Records excerpted from a collection.
◇ ◇ ◇ ◇

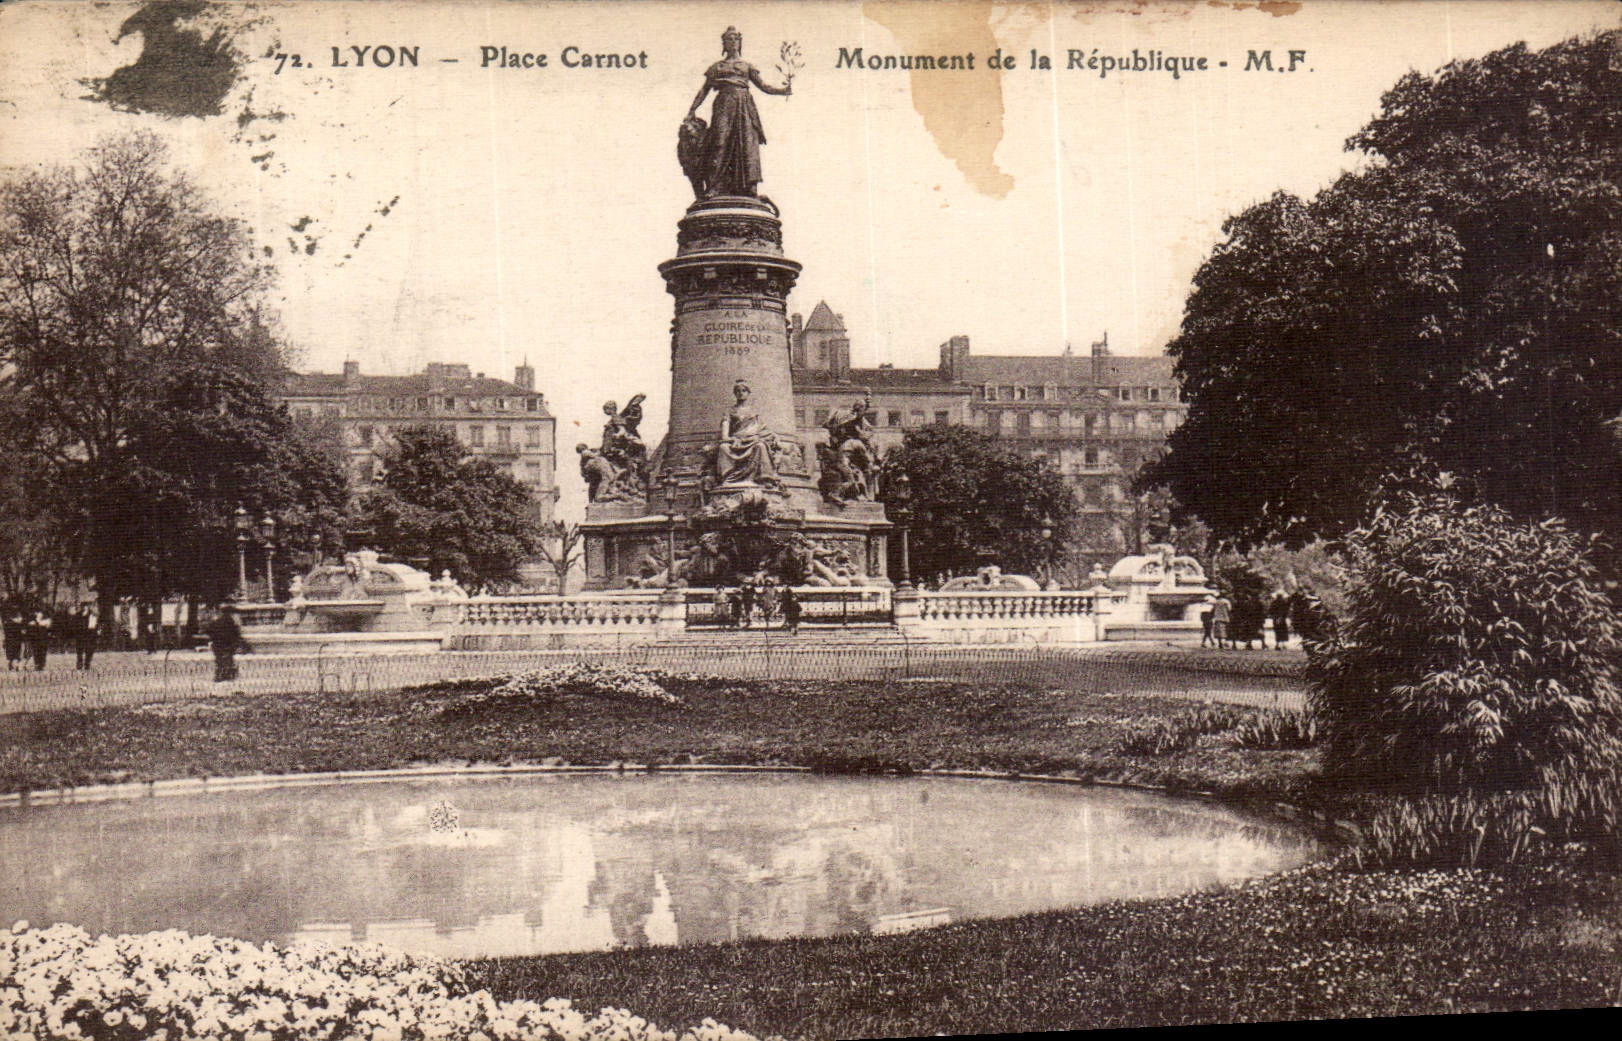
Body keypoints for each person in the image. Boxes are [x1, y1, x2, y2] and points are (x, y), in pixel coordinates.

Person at [683, 27, 791, 198]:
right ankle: (715, 186)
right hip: (724, 104)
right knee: (719, 142)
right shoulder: (717, 67)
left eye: (735, 39)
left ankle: (749, 186)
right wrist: (692, 110)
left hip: (744, 106)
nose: (733, 42)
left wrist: (782, 90)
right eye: (729, 39)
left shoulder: (747, 67)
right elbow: (704, 90)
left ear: (740, 43)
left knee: (747, 144)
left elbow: (764, 86)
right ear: (724, 44)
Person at [715, 380, 780, 487]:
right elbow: (724, 435)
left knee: (760, 446)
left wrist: (775, 436)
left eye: (744, 390)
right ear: (735, 393)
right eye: (738, 391)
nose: (741, 393)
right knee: (723, 447)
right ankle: (727, 478)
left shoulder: (754, 412)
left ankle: (765, 478)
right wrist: (732, 439)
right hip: (736, 443)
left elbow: (764, 429)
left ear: (748, 393)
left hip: (752, 441)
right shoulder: (729, 412)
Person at [207, 604, 251, 683]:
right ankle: (227, 675)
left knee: (220, 660)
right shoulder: (230, 622)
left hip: (217, 645)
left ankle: (220, 675)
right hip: (226, 645)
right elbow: (236, 634)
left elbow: (210, 631)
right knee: (227, 660)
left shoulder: (217, 621)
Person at [2, 604, 23, 671]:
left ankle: (13, 665)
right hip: (12, 637)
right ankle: (13, 665)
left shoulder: (8, 619)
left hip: (13, 637)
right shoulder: (9, 619)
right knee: (14, 651)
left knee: (13, 651)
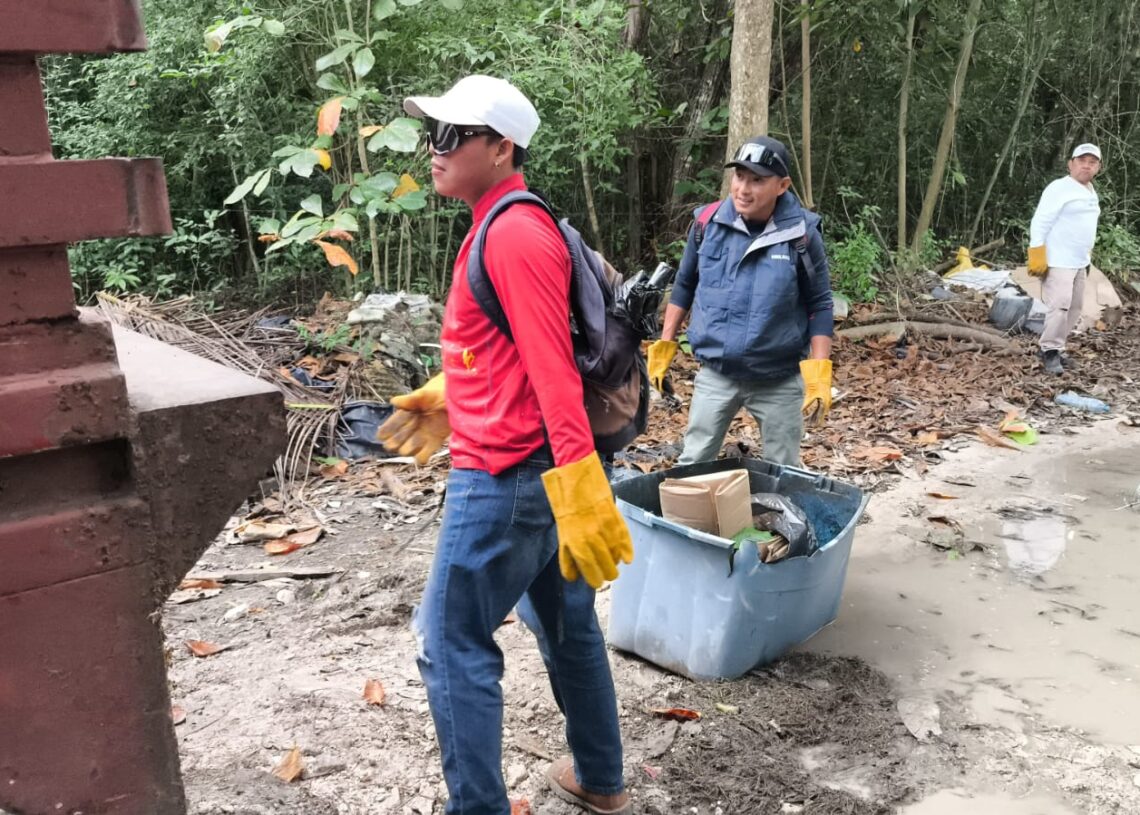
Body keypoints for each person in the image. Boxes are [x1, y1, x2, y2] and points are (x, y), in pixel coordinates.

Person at [377, 75, 633, 815]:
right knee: (566, 625)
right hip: (536, 471)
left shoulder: (514, 233)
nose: (434, 148)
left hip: (509, 477)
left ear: (501, 147)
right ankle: (600, 779)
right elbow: (508, 351)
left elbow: (553, 371)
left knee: (449, 641)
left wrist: (580, 484)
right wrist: (451, 395)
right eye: (432, 132)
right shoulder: (499, 222)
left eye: (451, 134)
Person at [646, 135, 834, 467]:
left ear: (782, 185)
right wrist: (665, 344)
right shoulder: (707, 223)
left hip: (778, 376)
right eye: (739, 176)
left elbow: (819, 303)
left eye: (757, 180)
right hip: (717, 372)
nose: (743, 189)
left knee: (784, 470)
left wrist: (819, 371)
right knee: (694, 462)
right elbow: (685, 284)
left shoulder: (802, 234)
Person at [1028, 143, 1103, 375]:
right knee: (1059, 306)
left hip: (1079, 261)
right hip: (1058, 259)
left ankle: (1058, 348)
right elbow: (1040, 221)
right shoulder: (1059, 188)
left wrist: (1087, 257)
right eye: (1082, 161)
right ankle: (1048, 350)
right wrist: (1036, 251)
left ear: (1098, 167)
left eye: (1092, 162)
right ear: (1071, 164)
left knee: (1075, 307)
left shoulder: (1090, 191)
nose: (1086, 166)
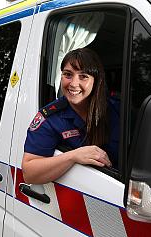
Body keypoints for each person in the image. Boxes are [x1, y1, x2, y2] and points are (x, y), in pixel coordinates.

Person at [22, 48, 119, 184]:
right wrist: (73, 156)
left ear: (96, 81)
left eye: (83, 76)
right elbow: (29, 173)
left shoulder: (115, 109)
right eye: (68, 75)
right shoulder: (50, 118)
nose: (73, 84)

◇ ◇ ◇ ◇

Activity. Your answer is the exact run of lines above from the one with "right knee: (14, 651)" through the one with "right ankle: (600, 779)", both ends included, minus any picture.

Answer section.
right knee: (14, 651)
left knee: (13, 651)
Body keypoints for each person in the image. Boxes are [x1, y1, x2, y2] and points are (x, y), in pixel coordinates.

Person at [377, 75, 633, 815]:
right knee: (566, 625)
right hip: (536, 471)
left shoulder: (514, 233)
nose: (434, 148)
left hip: (509, 477)
left ear: (501, 147)
right ankle: (600, 779)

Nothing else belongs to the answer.